AIANH Member firm Scully Architects recognized on the 2025 Forbes list - America’s Top 200 Residential Architects

Congratulations to Scully Architects for making the inaugural list of America’s Top 200 Residential Architects!

Inclusive of all 50 states plus the District of Columbia in research and formal evaluation, the list identifies and call attention to those single-family-house designers whose work, region to region and state to state, stands apart for its elevated degree of overall excellence.

Quite simply, we’ve arrived at a moment when we can no longer afford to overlook the critical importance of the role of the architect in society, particularly in relation to our houses. America’s Top 200 Residential Architects will be, if nothing else, a point of entry to that recognition—a world of enlightened strategies for living and for housing ourselves more intelligently. More specifically, America’s Top 200 Residential Architects will point to the architects to whom you can turn, no matter where you are across the nation, to help you create a house that meets both your personal demands and the outsized existential demands of our times.

Over a three stage process, 18,000 firms received initial evaluation, with 750 invited to advance to the next stage and submit up to three houses, each completed in 2019 or later, for formal consideration.

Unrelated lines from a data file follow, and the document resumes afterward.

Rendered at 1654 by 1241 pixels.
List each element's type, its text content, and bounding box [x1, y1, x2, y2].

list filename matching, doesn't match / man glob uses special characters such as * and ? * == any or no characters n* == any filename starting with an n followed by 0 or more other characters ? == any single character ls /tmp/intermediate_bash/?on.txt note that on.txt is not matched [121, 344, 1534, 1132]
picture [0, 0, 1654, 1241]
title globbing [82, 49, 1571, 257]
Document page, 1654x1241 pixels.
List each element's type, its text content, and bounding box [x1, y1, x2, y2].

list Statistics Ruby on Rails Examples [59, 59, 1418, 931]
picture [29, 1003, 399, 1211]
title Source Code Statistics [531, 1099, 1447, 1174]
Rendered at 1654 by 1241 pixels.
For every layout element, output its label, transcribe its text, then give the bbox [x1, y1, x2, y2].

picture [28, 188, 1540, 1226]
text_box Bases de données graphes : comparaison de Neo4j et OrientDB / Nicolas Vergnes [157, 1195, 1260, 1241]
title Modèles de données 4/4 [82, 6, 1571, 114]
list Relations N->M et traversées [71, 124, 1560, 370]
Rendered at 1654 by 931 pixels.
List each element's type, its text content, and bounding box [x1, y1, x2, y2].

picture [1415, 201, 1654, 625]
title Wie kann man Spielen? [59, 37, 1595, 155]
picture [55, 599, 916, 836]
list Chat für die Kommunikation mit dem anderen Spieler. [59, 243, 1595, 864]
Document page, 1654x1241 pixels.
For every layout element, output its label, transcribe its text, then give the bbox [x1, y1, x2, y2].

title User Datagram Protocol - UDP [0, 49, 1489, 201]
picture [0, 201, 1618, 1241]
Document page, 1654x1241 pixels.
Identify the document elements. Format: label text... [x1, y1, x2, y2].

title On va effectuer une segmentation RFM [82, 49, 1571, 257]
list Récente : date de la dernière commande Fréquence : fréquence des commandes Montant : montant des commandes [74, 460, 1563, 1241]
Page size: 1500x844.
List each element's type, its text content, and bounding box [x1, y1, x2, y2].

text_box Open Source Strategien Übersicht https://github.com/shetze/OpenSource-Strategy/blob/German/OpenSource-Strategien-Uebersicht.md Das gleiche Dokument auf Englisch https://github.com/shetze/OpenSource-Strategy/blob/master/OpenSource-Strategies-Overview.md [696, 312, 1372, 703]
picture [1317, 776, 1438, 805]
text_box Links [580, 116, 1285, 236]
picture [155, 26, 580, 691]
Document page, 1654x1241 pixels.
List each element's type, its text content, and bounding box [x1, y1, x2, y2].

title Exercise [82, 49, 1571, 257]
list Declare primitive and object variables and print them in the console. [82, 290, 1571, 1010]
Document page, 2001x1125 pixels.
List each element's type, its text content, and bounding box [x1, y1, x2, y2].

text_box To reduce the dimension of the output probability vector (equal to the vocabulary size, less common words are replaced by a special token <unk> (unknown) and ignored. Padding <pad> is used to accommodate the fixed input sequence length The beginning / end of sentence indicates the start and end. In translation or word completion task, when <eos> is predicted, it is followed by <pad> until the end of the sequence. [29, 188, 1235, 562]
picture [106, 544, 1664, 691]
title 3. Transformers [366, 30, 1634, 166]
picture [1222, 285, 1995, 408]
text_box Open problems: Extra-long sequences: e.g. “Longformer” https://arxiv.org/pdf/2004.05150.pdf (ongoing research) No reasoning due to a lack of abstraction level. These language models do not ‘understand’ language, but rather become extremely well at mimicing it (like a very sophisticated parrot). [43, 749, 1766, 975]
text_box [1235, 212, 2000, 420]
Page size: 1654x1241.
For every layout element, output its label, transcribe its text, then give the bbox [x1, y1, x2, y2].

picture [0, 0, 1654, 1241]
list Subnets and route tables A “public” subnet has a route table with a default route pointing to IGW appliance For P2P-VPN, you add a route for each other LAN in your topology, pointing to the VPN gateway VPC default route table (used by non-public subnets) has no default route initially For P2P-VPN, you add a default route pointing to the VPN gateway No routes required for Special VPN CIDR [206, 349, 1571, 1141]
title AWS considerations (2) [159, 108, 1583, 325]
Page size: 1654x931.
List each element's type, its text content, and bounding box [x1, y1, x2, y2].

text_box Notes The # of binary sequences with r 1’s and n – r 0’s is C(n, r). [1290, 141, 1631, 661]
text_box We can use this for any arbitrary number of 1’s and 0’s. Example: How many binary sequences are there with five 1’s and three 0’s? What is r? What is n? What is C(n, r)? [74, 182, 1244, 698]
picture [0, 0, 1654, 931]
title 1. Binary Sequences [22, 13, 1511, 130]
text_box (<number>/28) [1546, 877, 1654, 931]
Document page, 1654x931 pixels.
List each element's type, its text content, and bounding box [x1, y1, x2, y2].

Tier 1: General Professional Evaluation
Tier 2: Evaluation of a single “Exemplary House”
Tier 3: Evaluation Relative to Forbes Architecture’s Residential Guiding Principles & Best Practices, the seven categories of which are as follows:

  • Siting and Local Context

  • Architectural Form and Detailing

  • Building Materials and Craft

  • Spatial Configuration

  • HVAC and Tech

  • Physical and Psychological Effects

  • Environmental | Appropriateness to Region and Local Climate Zone

read the full article

From the Forbes editors

Daniel V. Scully/Architects is a three-person practice based in Dublin, New Hampshire. Working in a state that he acknowledges can be “architecturally conservative,” Scully seeks to reference and respect the region's architectural heritage while introducing a strong contemporary voice, which he honed during youthful stints working for such Modernist icons as Louis Kahn and Robert Venturi. The latter's seminal volume, Learning from Las Vegas (which Scully contributed to), still influences his work. Take the office's Featured Project, a three-story lakefront house, which sports aluminum pergolas that extend around the shingled exterior like the chrome side trim on a 1950s Buick. With fir paneling in lieu of drywall and a rooftop photovoltaic array that produces more energy that the house consumes, the project nods to the past while putting its own unique spin on it.